Probably because of the severity of the subject matter, the tone of The Day Shall Come is rather uneven, swaying from clear comic moments to spine-chilling realities. 

The delusion of the supposed revolutionaries is clearly bizarre – even if underpinned by mental illness and genuine injustice that’s harder to laugh at. And some eviscerating, point-scoring banter between the super-cynical FBI agents and other law enforcement figures is sharply acidic. That’s no surprise since the film’s co-writer, Jesse Armstrong, wrote on The Thick Of It and Morris has directed a few episodes of Veep, though the insults are never quite as stringing as on TV.

But the comedy, however dark, always sits well with the more dramatic scenes or the political point-making, especially as the FBI’s stitch-up escalates. 

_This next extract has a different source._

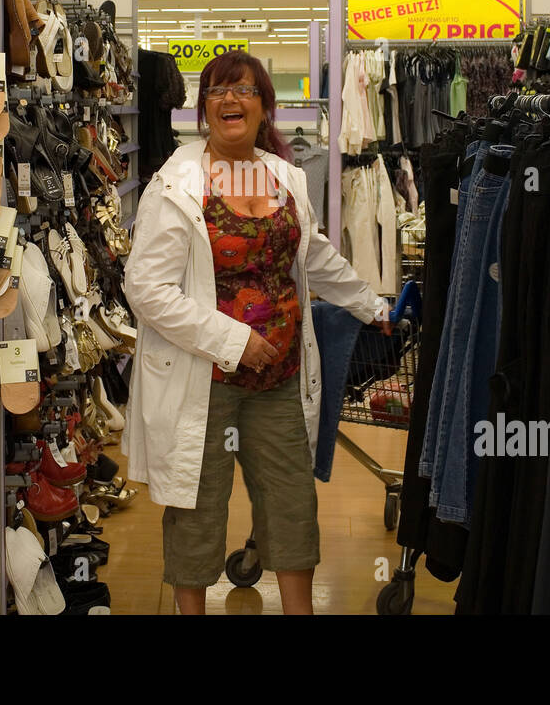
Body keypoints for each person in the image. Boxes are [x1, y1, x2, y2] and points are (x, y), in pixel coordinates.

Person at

Moses, too, is a mass of contradictions. We have to see him as absurd yet serious; as a soft-bellied family man who eschews violence in his fight for black rights, yet who’d sell WMDs to white supremacists without much hesitation.  It’s a credit to relatively little-known Marchánt Davis that he keeps all this together in a watchable, if strange, performance from which a naive tenderness emerges.

Morris certainly succeeds in using satire to throw some light onto the shady operations of the FBI, but whether The Day Shall Come succeeds as a gripping, convincing story or astute comedy is mooter. But there’s plenty of food for thought generated from the subject matter.

• The Day Shall Come is on general release from today.